I was trying to catch-up to life today. I ran my usual errands and some of Joy's. Joy got out of the house for the first time today to go get her haircut, a quick trip to the bookstore for magazines, and the movie rental place. Joy has been plowing through movies this week. The short trip wiped Joy out.

We watched The Mighty this evening. It was a good movie in the My Bodygard and Simon Birch genre. It plays on the Nights of the Roundtable lore. It could be one to own for those, need to refocus days.

November 15, 2001

Joy is looking better, but the pain and stiffness has increased. The lack of people around has her spirits a little down. We lost our main phone line today due to what seems to be a cut line, which did not help. She is hoping to be able to dress herself in a few days too. It is tough watching her as I help dress her as this is something she has always been able to do, even when she shattered her ankle. We go to the doctor tomorrow morning to hopefully get the drain taken out of her leg and get an assessment.

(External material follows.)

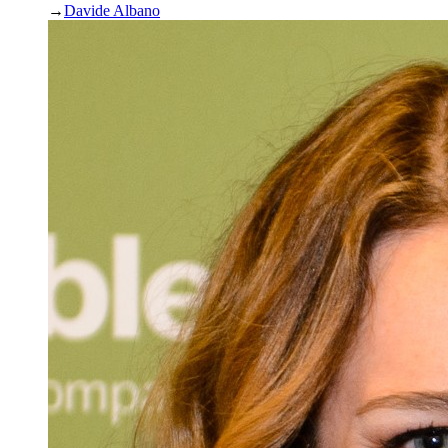
→
Davide Albano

Joy has been heartend by all the well wishes from around the globe, which has her very greatful and thankful there are many people who care.

November 13, 2001

Finally home. Joy is fine, but her leg will be sore for a bit. **Gross Alert** She has a blood drain for the area, which is really kinda gross as you drain blood from your loved one. It was a rather long day at the hospital in all, but everything turned out well. Thanks for the prayers and well wishes.

Joy is heading in for surgery in an hour or so. I will post more when we get home from the hospital this evening.